Também sempre gostei de esportes e era um pouco durona. Ser policial nunca foi problema para mim. Ao contrário, sempre admirei muito a carreira. E fui apaixonada por química, laboratórios, me identificava com investigação. Aliás, sou super fã de séries que mostram casos reais solucionados através de provas como impressões digitais. É bem o que faço no dia a dia.

Hoje sou coordenadora do laboratório de impressões digitais da Superintendência de Minas Gerais, em Belo Horizonte. E também coordeno uma sessão onde recebo alunos de universidades para fazer estágios curriculares comigo na área de química e ciências forenses. Essa troca é muito positiva, resulta em uma energia renovadora e de interação com esses alunos. É como se fosse uma válvula motriz que me alimenta e faz sempre estar motivada em busca de novos desafios, descobertas e aplicações.

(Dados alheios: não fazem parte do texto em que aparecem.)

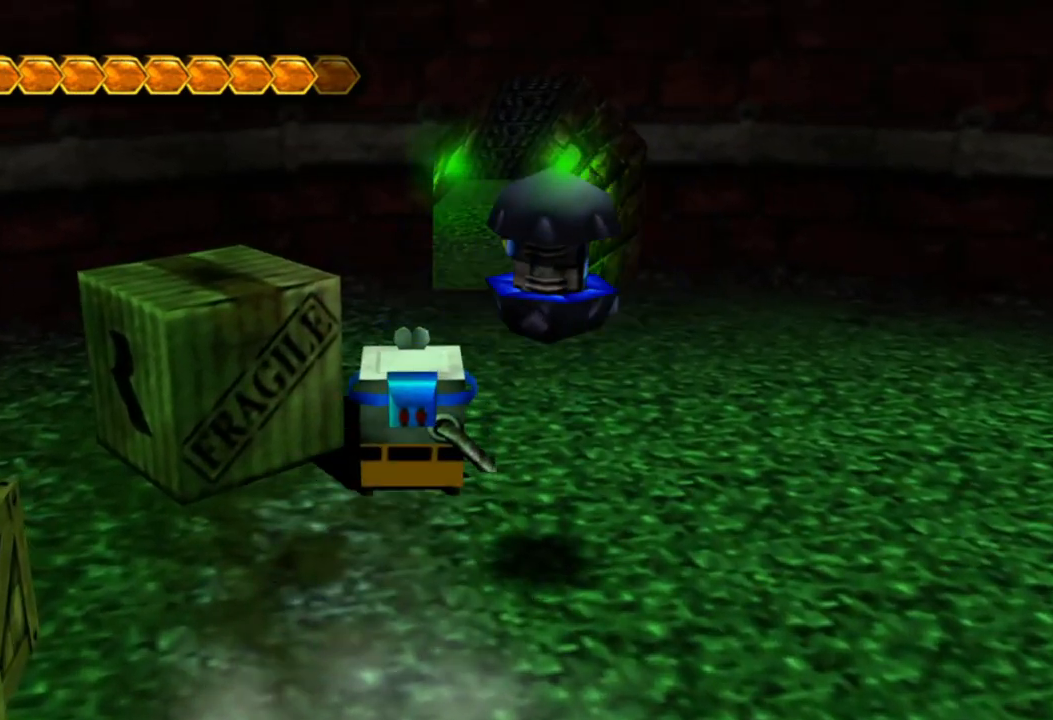
{"buttons": [], "left_stick": "up", "right_stick": "center", "events": []}
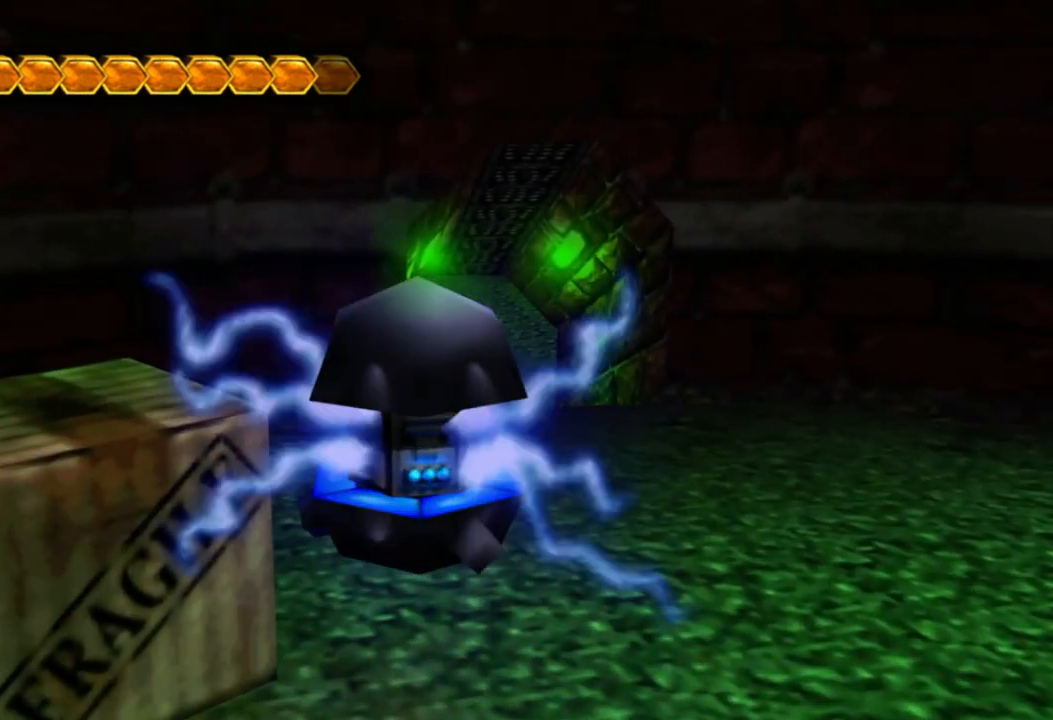
{"buttons": [], "left_stick": "up", "right_stick": "center", "events": []}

Luciana em ação, colhendo provas que irão para o laboratório

Quando não estou no serviço é uma loucura completa. Tenho dois filhos, Ricardo (com quase 7 anos) e Laura (de 9 anos). Meu marido é piloto de avião, só está em casa oito dias por mês e tenho que cuidar de tudo. Faço o melhor que posso, mas a rotina diária é uma loucura e quando estou de sobreaviso, que é um plantão de 24 horas, fica mais complexo ainda. Não tem como eu dar nenhuma assistência em casa. Preciso contar com apoio de pessoas que, muitas vezes, nem são parentes porque sou de Sete Lagoas e meus pais residem lá até hoje. É uma vida muito difícil, caótica. Já passei muito perrengue com babás que não apareciam para trabalhar.

O caso que mais me marcou foi aquele em que recebi um dedo decepado encontrado em um caixa eletrônico após tentativa de furto. Ele chegou ao laboratório já mumificado. Mesmo assim, conseguimos recuperar as digitais (leia aqui matéria completa sobre esse caso).  Colhi muitos frutos positivos após esse desafio e só tenho a agradecer por ter caído em minhas mãos.

O fato de ser mulher atrapalha somente na questão do tempo para conciliar a vida profissional com a pessoal. Como meu marido passa a maior parte do tempo viajando, tenho que abraçar quase a totalidade das obrigações domésticas: levar e buscar as crianças na escola, fazer compras, administrar casa e funcionária, fazer pagamentos. Confesso que às vezes fica um pouco pesado. Mas tenho conseguido manter as expectativas e trabalhar como qualquer outro colega.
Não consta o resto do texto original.